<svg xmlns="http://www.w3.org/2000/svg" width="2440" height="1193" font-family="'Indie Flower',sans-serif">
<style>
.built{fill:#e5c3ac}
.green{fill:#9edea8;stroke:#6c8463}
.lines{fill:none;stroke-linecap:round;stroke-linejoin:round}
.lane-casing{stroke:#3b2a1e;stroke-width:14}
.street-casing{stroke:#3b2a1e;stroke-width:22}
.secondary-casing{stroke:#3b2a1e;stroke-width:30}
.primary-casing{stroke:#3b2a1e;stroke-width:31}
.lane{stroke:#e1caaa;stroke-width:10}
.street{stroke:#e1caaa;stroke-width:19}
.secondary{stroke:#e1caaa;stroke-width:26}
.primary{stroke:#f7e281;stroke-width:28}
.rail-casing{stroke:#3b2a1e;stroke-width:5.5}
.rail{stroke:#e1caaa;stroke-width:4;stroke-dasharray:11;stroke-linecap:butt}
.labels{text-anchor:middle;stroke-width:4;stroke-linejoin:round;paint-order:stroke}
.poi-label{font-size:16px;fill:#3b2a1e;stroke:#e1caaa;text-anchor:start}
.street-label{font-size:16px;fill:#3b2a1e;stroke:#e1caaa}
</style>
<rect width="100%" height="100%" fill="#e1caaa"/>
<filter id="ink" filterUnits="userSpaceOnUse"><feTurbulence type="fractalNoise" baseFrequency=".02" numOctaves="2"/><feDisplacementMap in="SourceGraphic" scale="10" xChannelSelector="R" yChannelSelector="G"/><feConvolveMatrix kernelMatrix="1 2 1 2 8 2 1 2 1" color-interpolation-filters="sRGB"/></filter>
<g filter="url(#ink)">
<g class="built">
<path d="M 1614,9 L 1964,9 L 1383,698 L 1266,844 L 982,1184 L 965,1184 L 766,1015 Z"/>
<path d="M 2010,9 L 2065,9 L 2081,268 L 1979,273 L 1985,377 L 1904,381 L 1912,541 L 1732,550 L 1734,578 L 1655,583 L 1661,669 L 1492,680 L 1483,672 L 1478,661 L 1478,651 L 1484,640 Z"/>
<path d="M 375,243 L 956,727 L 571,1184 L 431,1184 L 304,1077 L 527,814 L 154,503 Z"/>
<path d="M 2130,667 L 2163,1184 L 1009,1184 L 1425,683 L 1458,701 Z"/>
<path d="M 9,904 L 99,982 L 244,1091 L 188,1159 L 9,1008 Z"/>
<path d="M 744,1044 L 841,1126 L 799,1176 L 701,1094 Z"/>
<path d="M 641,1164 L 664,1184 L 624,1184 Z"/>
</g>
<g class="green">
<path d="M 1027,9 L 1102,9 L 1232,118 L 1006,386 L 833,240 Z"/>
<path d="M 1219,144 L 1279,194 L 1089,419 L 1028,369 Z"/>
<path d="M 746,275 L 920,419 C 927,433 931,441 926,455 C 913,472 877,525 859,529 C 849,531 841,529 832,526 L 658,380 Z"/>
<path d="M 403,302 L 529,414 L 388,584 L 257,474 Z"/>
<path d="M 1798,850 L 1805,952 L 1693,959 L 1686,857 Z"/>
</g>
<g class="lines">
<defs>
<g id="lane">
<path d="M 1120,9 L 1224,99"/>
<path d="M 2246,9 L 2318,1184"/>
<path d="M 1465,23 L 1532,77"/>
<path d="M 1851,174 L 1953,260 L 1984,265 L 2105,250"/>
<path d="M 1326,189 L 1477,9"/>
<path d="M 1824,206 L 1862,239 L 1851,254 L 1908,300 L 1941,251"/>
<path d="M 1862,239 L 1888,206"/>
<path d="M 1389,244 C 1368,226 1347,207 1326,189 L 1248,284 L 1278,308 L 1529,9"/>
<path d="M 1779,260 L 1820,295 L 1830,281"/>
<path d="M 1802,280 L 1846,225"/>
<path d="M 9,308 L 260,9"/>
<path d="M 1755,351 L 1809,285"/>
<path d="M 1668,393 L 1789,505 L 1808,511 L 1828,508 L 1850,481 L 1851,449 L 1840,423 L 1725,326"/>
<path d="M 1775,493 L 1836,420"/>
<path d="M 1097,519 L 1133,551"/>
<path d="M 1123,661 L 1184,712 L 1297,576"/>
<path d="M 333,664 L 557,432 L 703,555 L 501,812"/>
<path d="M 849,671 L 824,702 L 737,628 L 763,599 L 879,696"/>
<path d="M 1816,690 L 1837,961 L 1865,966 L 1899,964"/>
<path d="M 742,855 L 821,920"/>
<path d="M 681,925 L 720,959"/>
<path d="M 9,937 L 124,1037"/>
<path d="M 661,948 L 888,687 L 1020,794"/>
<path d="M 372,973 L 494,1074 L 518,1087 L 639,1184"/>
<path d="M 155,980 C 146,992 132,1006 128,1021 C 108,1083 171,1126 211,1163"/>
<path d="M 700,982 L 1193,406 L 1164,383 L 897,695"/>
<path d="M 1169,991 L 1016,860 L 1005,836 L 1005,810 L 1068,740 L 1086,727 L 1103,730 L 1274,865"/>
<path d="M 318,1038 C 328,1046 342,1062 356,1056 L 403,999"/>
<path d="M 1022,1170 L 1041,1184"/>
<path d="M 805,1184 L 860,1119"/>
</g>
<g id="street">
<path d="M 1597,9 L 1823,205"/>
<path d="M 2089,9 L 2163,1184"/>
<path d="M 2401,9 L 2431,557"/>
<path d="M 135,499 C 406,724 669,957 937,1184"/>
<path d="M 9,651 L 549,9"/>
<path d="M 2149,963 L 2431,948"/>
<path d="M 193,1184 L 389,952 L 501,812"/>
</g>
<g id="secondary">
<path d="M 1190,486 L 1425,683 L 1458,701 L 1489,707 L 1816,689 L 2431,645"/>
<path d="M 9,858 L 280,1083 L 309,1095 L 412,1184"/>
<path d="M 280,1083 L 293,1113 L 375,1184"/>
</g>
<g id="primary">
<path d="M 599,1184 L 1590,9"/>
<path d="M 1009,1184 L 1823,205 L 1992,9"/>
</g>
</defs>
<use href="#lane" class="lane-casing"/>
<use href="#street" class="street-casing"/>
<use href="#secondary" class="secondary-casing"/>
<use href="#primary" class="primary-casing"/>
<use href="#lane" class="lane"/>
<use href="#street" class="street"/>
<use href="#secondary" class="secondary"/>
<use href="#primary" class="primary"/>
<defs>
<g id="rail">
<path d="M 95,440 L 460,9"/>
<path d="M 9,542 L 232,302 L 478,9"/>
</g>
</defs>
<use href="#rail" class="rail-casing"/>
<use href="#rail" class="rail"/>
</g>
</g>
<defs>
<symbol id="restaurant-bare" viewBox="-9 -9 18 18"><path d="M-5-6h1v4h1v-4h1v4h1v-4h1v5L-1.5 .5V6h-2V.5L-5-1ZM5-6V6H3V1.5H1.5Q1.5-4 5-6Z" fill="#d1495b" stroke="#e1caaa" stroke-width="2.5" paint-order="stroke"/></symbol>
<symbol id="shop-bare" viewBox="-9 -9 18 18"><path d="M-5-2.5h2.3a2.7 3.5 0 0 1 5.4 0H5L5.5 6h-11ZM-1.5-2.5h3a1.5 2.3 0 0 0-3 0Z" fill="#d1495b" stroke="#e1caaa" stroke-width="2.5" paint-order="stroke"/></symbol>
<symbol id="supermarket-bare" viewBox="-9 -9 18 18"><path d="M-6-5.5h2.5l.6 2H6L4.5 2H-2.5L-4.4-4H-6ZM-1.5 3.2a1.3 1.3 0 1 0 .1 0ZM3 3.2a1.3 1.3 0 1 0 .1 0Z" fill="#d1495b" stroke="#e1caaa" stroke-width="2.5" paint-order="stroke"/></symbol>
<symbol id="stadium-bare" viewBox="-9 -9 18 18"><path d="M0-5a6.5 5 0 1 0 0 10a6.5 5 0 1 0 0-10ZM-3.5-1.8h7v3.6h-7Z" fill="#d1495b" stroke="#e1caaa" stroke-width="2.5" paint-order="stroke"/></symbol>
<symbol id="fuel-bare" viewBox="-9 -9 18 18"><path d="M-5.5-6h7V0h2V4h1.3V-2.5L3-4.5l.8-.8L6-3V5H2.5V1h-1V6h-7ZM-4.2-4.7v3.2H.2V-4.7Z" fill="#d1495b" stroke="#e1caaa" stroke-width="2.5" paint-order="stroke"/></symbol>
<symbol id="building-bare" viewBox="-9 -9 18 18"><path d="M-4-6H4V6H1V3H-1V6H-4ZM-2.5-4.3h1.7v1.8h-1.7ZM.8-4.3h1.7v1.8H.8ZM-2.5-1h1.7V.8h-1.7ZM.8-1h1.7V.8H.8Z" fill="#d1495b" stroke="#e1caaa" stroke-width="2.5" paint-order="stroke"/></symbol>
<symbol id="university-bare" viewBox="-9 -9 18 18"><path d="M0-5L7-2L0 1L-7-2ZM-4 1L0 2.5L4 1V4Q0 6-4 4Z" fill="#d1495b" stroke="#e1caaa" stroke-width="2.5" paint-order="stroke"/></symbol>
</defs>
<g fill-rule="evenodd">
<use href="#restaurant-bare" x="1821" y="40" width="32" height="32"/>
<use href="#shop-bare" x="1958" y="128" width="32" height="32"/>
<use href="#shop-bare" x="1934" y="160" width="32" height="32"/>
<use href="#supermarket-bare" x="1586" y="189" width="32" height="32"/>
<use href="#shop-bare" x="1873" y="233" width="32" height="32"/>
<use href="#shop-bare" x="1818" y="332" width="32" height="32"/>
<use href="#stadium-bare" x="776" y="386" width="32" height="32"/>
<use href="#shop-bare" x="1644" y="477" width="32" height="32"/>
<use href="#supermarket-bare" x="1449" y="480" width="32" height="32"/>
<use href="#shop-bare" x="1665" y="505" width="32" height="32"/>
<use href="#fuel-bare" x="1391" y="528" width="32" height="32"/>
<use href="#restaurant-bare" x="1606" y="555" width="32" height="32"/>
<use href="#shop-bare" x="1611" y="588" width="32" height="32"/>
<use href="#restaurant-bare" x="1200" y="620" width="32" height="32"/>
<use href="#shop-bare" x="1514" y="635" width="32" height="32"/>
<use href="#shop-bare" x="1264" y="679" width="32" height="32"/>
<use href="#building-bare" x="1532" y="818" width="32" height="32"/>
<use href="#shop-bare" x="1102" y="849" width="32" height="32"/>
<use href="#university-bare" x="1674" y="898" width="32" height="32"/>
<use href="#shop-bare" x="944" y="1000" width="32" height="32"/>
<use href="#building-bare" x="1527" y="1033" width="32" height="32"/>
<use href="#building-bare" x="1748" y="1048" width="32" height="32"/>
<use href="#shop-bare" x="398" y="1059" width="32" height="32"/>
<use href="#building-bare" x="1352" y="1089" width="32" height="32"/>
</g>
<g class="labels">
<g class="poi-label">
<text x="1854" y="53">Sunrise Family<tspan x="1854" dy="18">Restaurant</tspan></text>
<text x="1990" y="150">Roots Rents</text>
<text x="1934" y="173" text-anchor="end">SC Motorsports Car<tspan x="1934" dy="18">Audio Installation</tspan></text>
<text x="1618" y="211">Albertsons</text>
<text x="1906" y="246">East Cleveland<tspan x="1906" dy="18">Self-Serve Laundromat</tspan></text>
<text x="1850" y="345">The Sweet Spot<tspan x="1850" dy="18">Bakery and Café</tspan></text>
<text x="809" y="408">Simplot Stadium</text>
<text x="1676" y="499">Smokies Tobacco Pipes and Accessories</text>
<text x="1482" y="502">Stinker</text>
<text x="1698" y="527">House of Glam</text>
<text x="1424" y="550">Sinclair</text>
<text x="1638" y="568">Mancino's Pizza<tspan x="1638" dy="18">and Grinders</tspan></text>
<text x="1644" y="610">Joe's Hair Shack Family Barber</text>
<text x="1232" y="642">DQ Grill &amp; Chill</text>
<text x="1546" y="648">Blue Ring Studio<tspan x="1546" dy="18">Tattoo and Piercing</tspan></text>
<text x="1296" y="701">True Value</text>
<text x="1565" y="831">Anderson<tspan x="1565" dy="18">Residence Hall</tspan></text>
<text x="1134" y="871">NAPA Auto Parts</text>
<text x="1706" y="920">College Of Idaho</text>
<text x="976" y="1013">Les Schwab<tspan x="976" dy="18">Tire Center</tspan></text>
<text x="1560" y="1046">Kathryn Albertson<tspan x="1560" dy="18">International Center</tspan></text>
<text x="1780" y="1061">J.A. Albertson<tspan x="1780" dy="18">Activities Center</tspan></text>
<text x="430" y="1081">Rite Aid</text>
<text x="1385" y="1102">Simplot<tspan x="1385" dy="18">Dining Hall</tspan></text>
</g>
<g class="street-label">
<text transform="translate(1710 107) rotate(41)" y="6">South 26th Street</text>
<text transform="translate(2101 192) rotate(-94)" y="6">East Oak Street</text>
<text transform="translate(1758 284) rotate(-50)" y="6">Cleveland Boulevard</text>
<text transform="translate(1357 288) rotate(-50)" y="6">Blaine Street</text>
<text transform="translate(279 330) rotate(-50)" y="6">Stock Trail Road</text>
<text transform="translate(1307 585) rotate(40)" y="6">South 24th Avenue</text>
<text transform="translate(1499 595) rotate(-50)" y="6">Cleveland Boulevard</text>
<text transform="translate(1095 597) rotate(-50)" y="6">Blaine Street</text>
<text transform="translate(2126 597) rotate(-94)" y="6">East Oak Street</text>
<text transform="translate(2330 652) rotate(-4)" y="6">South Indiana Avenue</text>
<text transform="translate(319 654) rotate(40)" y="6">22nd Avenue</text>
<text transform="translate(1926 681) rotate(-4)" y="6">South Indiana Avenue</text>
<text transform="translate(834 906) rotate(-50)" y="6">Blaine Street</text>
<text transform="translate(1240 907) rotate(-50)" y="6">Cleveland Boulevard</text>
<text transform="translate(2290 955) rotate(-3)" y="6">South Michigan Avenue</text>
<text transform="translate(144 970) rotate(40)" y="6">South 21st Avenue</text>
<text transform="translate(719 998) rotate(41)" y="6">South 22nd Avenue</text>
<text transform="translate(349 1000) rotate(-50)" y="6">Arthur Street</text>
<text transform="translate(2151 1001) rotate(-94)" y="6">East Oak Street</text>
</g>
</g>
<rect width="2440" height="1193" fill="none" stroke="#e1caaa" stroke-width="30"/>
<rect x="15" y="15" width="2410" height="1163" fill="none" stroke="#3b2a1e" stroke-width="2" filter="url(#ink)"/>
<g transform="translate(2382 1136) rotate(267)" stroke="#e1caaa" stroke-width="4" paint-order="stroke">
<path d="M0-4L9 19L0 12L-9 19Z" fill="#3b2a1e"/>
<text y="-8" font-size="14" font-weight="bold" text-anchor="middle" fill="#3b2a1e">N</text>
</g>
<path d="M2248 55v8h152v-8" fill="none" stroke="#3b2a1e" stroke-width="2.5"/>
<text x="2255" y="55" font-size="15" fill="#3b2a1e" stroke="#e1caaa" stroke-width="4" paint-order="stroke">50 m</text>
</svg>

**Task description**
Copy out each line of the listing that holds "lines".

**Your solution**
.lines{fill:none;stroke-linecap:round;stroke-linejoin:round}
<g class="lines">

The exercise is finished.